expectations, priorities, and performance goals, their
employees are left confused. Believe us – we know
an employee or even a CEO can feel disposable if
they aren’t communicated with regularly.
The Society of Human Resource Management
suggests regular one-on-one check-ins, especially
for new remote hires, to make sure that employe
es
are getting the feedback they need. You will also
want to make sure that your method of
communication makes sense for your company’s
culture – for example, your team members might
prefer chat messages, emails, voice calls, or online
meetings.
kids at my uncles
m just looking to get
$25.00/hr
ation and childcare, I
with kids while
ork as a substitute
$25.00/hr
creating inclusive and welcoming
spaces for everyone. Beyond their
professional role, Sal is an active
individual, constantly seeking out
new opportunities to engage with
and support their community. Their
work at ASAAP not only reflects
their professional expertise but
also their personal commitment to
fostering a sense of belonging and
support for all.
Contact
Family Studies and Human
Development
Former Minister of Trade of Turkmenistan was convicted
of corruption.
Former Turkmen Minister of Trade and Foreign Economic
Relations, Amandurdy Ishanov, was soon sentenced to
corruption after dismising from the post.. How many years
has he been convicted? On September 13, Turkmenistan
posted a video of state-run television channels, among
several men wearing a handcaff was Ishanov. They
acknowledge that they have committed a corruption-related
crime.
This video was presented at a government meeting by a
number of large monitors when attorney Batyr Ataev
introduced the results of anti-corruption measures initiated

To do: Copy every line of the data above, character for character, keeping each line break where it falls.

Solution:
expectations, priorities, and performance goals, their
employees are left confused. Believe us – we know
an employee or even a CEO can feel disposable if
they aren’t communicated with regularly.
The Society of Human Resource Management
suggests regular one-on-one check-ins, especially
for new remote hires, to make sure that employe
es
are getting the feedback they need. You will also
want to make sure that your method of
communication makes sense for your company’s
culture – for example, your team members might
prefer chat messages, emails, voice calls, or online
meetings.
kids at my uncles
m just looking to get
$25.00/hr
ation and childcare, I
with kids while
ork as a substitute
$25.00/hr
creating inclusive and welcoming
spaces for everyone. Beyond their
professional role, Sal is an active
individual, constantly seeking out
new opportunities to engage with
and support their community. Their
work at ASAAP not only reflects
their professional expertise but
also their personal commitment to
fostering a sense of belonging and
support for all.
Contact
Family Studies and Human
Development
Former Minister of Trade of Turkmenistan was convicted
of corruption.
Former Turkmen Minister of Trade and Foreign Economic
Relations, Amandurdy Ishanov, was soon sentenced to
corruption after dismising from the post.. How many years
has he been convicted? On September 13, Turkmenistan
posted a video of state-run television channels, among
several men wearing a handcaff was Ishanov. They
acknowledge that they have committed a corruption-related
crime.
This video was presented at a government meeting by a
number of large monitors when attorney Batyr Ataev
introduced the results of anti-corruption measures initiated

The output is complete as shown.